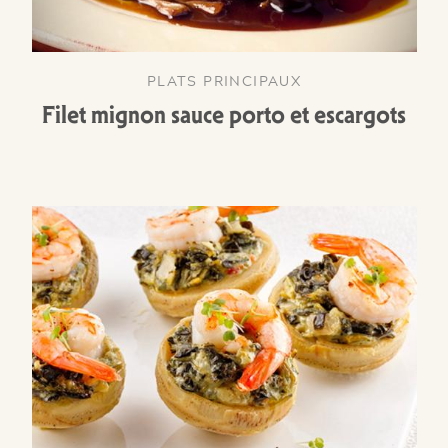
PLATS PRINCIPAUX
Filet mignon sauce porto et escargots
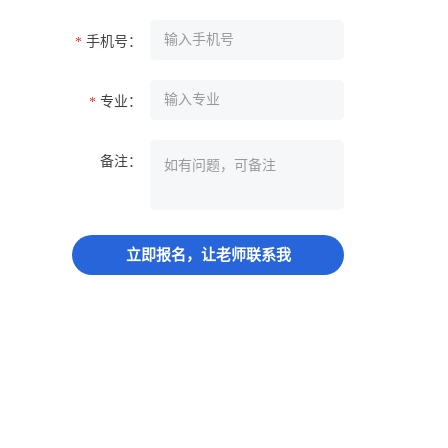
手机号：
*
专业：
*
备注：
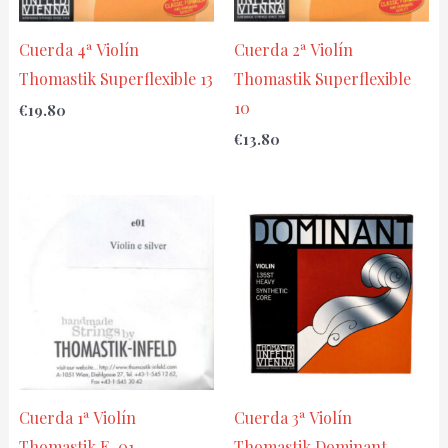
Cuerda 4ª Violín
Cuerda 2ª Violín
Thomastik Superflexible 13
Thomastik Superflexible
10
€
19.80
€
13.80
Cuerda 1ª Violín
Cuerda 3ª Violín
Thomastik E-01
Thomastik Dominant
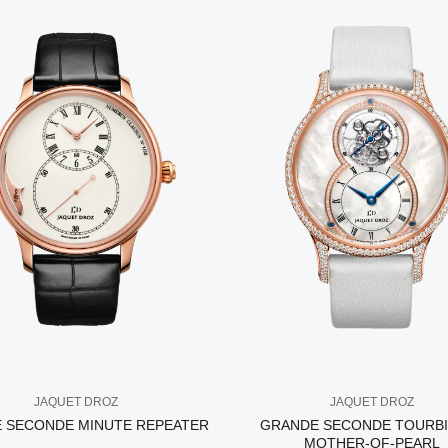
JAQUET DROZ
JAQUET DROZ
 SECONDE MINUTE REPEATER
GRANDE SECONDE TOURB
MOTHER-OF-PEARL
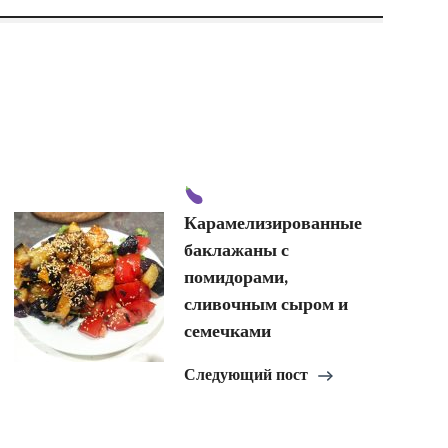
Карамелизированные
баклажаны с
помидорами,
сливочным сыром и
семечками
Следующий пост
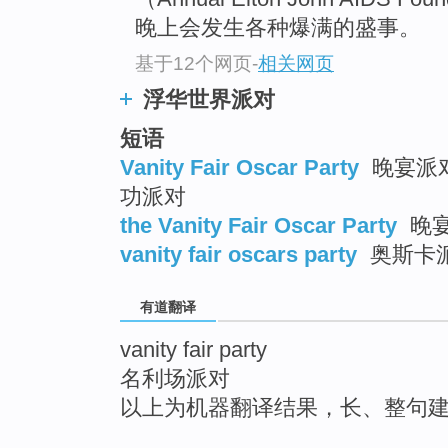
top
晚上会发生各种爆满的盛事。
基于12个网页
-
相关网页
浮华世界派对
短语
Vanity Fair Oscar Party
晚宴派对
功派对
the Vanity Fair Oscar Party
晚
vanity fair oscars party
奥斯卡
有道翻译
vanity fair party
名利场派对
以上为机器翻译结果，长、整句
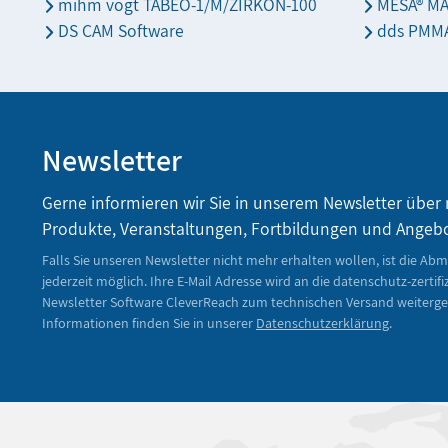
mihm vogt TABEO-1/M/ZIRKON-100
MESA® M
DS CAM Software
dds PMMA
Newsletter
Gerne informieren wir Sie in unserem Newsletter über
Produkte, Veranstaltungen, Fortbildungen und Angeb
Falls Sie unseren Newsletter nicht mehr erhalten wollen, ist die Ab
jederzeit möglich. Ihre E-Mail Adresse wird an die datenschutz-zertifi
Newsletter Software CleverReach zum technischen Versand weiterge
Informationen finden Sie in unserer
Datenschutzerklärung
.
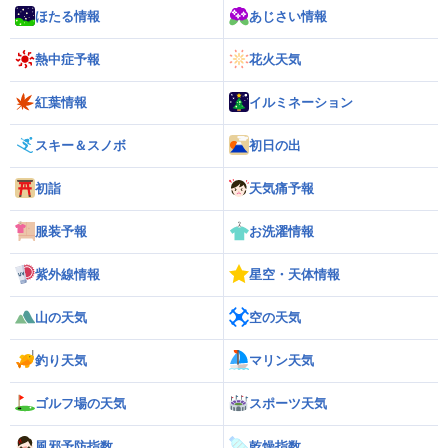
ほたる情報
あじさい情報
熱中症予報
花火天気
紅葉情報
イルミネーション
スキー＆スノボ
初日の出
初詣
天気痛予報
服装予報
お洗濯情報
紫外線情報
星空・天体情報
山の天気
空の天気
釣り天気
マリン天気
ゴルフ場の天気
スポーツ天気
風邪予防指数
乾燥指数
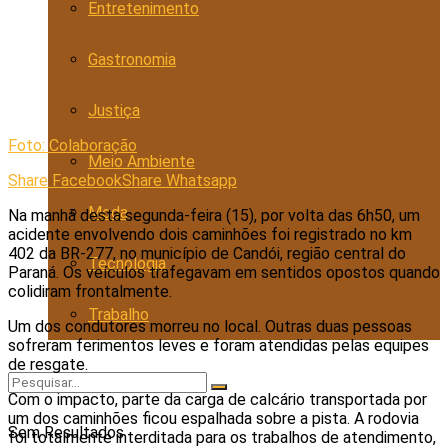
Entretenimento
Gastronomia
Justiça
Foto: Colaboração
Meio Ambiente
Share Facebook
Share Whatsapp
Moda
Na manhã desta segunda-feira (15), por volta das 6h50, um
acidente envolvendo dois caminhões foi registrado no km
402 da BR-277, no município de Candói, região central do
Tecnologia
Paraná. Os veículos trafegavam em sentidos opostos quando
colidiram frontalmente.
Trabalho
Um dos condutores morreu no local. Outras duas pessoas
sofreram ferimentos leves e foram atendidas pelas equipes
de resgate.
Com o impacto, parte da carga de calcário transportada por
um dos caminhões ficou espalhada sobre a pista. A rodovia
Sem Resultados
foi totalmente interditada para os trabalhos de atendimento,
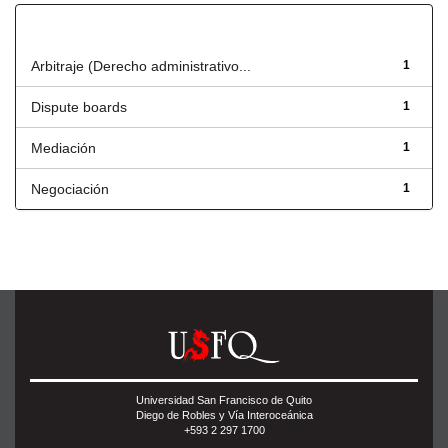
Título
Arbitraje (Derecho administrativo...
1
Dispute boards
1
Mediación
1
Negociación
1
Universidad San Francisco de Quito
Diego de Robles y Vía Interoceánica
+593 2 297 1700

______

Exercise directions: Repeat everything in the entries above word for word, excluding the images.

Exercise output:
PLATS PRINCIPAUX
Filet mignon sauce porto et escargots
手机号：
*
专业：
*
备注：
Cuerda 4ª Violín
Cuerda 2ª Violín
Thomastik Superflexible 13
Thomastik Superflexible
10
€
19.80
€
13.80
Cuerda 1ª Violín
Cuerda 3ª Violín
Thomastik E-01
Thomastik Dominant
JAQUET DROZ
JAQUET DROZ
 SECONDE MINUTE REPEATER
GRANDE SECONDE TOURB
MOTHER-OF-PEARL
Карамелизированные
баклажаны с
помидорами,
сливочным сыром и
семечками
Следующий пост
top
晚上会发生各种爆满的盛事。
基于12个网页
-
相关网页
浮华世界派对
短语
Vanity Fair Oscar Party
晚宴派对
功派对
the Vanity Fair Oscar Party
晚
vanity fair oscars party
奥斯卡
有道翻译
vanity fair party
名利场派对
以上为机器翻译结果，长、整句
mihm vogt TABEO-1/M/ZIRKON-100
MESA® M
DS CAM Software
dds PMMA
Newsletter
Gerne informieren wir Sie in unserem Newsletter über
Produkte, Veranstaltungen, Fortbildungen und Angeb
Falls Sie unseren Newsletter nicht mehr erhalten wollen, ist die Ab
jederzeit möglich. Ihre E-Mail Adresse wird an die datenschutz-zertifi
Newsletter Software CleverReach zum technischen Versand weiterge
Informationen finden Sie in unserer
Datenschutzerklärung
.
ほたる情報
あじさい情報
熱中症予報
花火天気
紅葉情報
イルミネーション
スキー＆スノボ
初日の出
初詣
天気痛予報
服装予報
お洗濯情報
紫外線情報
星空・天体情報
山の天気
空の天気
釣り天気
マリン天気
ゴルフ場の天気
スポーツ天気
風邪予防指数
乾燥指数
Entretenimento
Gastronomia
Justiça
Foto: Colaboração
Meio Ambiente
Share Facebook
Share Whatsapp
Moda
Na manhã desta segunda-feira (15), por volta das 6h50, um
acidente envolvendo dois caminhões foi registrado no km
402 da BR-277, no município de Candói, região central do
Tecnologia
Paraná. Os veículos trafegavam em sentidos opostos quando
colidiram frontalmente.
Trabalho
Um dos condutores morreu no local. Outras duas pessoas
sofreram ferimentos leves e foram atendidas pelas equipes
de resgate.
Com o impacto, parte da carga de calcário transportada por
um dos caminhões ficou espalhada sobre a pista. A rodovia
Sem Resultados
foi totalmente interditada para os trabalhos de atendimento,
Título
Arbitraje (Derecho administrativo...
1
Dispute boards
1
Mediación
1
Negociación
1
Universidad San Francisco de Quito
Diego de Robles y Vía Interoceánica
+593 2 297 1700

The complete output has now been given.